Le Vietnam partagé entre communisme et modernité
DONG HA - Vingt-cinq ans après la fin de la guerre, le Vietnam est aujourd'hui partagé entre son héritage
communiste et un désir de modernité et de compétitivité économique. Des usines travaillant pour le compte de firmes symboles
de la mondialisation, telles que Nike et McDonald's, sont déjà implantées dans le pays.
A Hanoï, la capitale, il est difficile de deviner qui est sorti vainqueur du conflit achevé le 30 avril 1975 avec la chute de Saïgon.
Au ''New Century'', une boîte de nuit, la nouvelle génération se déhanche au son de rythmes occidentauxs, la casquette de
baseball vissée à l'envers sur la tête. L'entrée se monnaie à 40.000 dongs (21FF/3 euros) soit trois jours de salaire pour le
Vietnamien moyen, mais l'endroit est bondé.
Chez eux, les Vietnamiens se délectent de ''soap operas'' ou de copies pirates du film américain ''Apocalypse Now'', qui a pour
cadre la guerre du Vietnam, devant des récepteurs Sony en couleur. Ils chantent les succès des Beatles dans les karaokés,
découvrent le four à micro-ondes et troquent leurs bicyclettes pour des motos Honda assemblées dans le pays.

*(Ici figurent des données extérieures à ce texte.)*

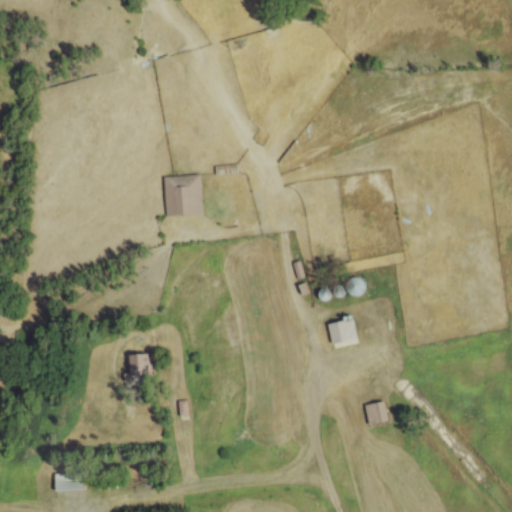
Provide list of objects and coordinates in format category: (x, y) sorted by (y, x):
building: (300, 40)
building: (185, 198)
building: (345, 335)
building: (144, 371)
building: (377, 416)
road: (238, 481)
building: (72, 489)
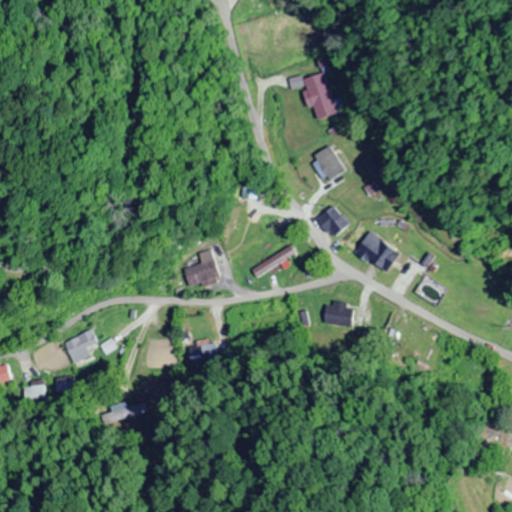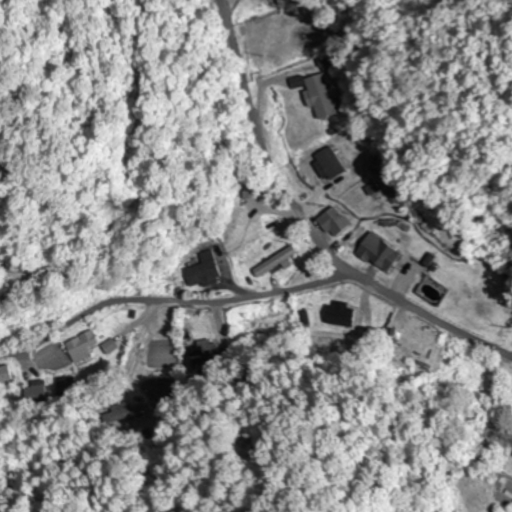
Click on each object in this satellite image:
building: (306, 36)
building: (321, 98)
building: (336, 221)
road: (305, 227)
building: (381, 253)
building: (275, 262)
building: (205, 270)
road: (166, 298)
building: (86, 347)
building: (200, 352)
building: (165, 361)
building: (6, 375)
building: (32, 394)
road: (79, 427)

Le Japon, l'ancien occupant durant la Seconde Guerre mondiale, est aujourd'hui le ''parrain'' industriel du jeune Dragon
vietnamien. Les colons français ont eux laissé en héritage leur architecture et quelques restes de la langue de Molière. Et
l'avènement de l'ère ''Coca-Cola et Disney'', symboles de l'influence américaine, n'est pas loin.

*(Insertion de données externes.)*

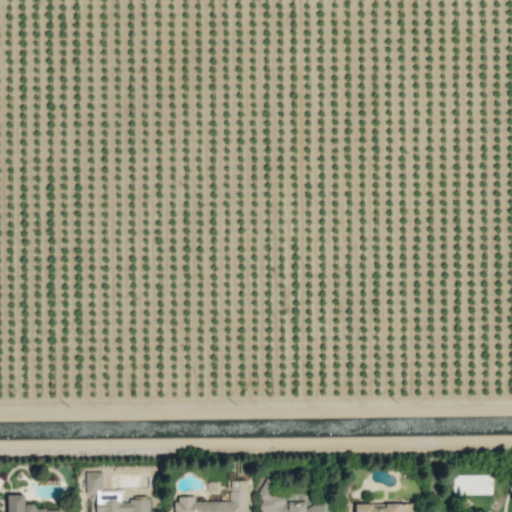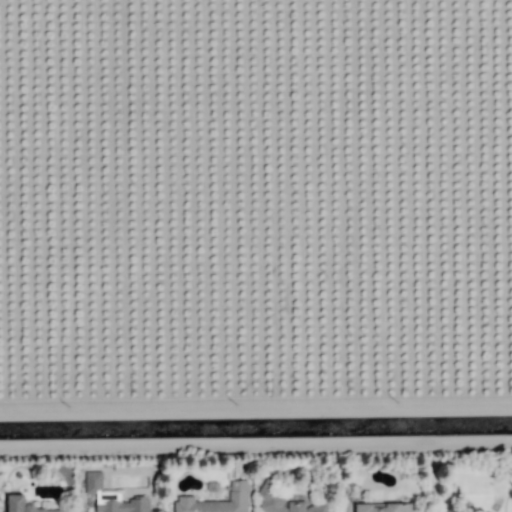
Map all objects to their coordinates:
crop: (255, 206)
building: (109, 497)
building: (215, 501)
building: (284, 501)
building: (21, 505)
building: (383, 507)
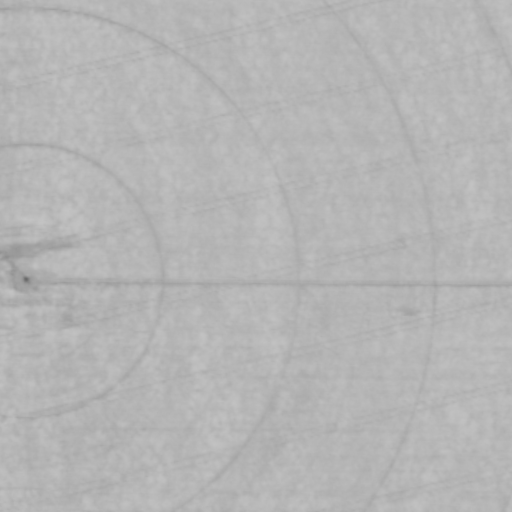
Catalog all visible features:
crop: (255, 255)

Après une décennie d'isolement après la guerre, le Vietnam a commencé à s'ouvrir dans les années 80 à travers le ''Doi Moi'',
ou rénovation, une politique de réformes économiques. Il est depuis devenu le deuxième exportateur mondial de riz, alors
qu'auparavant il en importait.
Non loin des tunnels de Cu Chi (sud), ancien repaire des Viets Congs durant la guerre, une usine fabrique des chaussures de
tennis pour Nike. Une autre produit des jouets pour les repas ''Happy Meals'' de McDonald's...
Comme la Chine, son voisin géant du nord, le Vietnam souhaite ardemment rejoindre l'Organisation mondiale du commerce
(OMC) et développer ses exportations. Mais en même temps, Hanoï rechigne à ouvrir le secteur public à la concurrence
étrangère. Et maintenant que les réformes ''faciles'' ont été réalisées, les autres de plus grande ampleur, avancent au ralenti.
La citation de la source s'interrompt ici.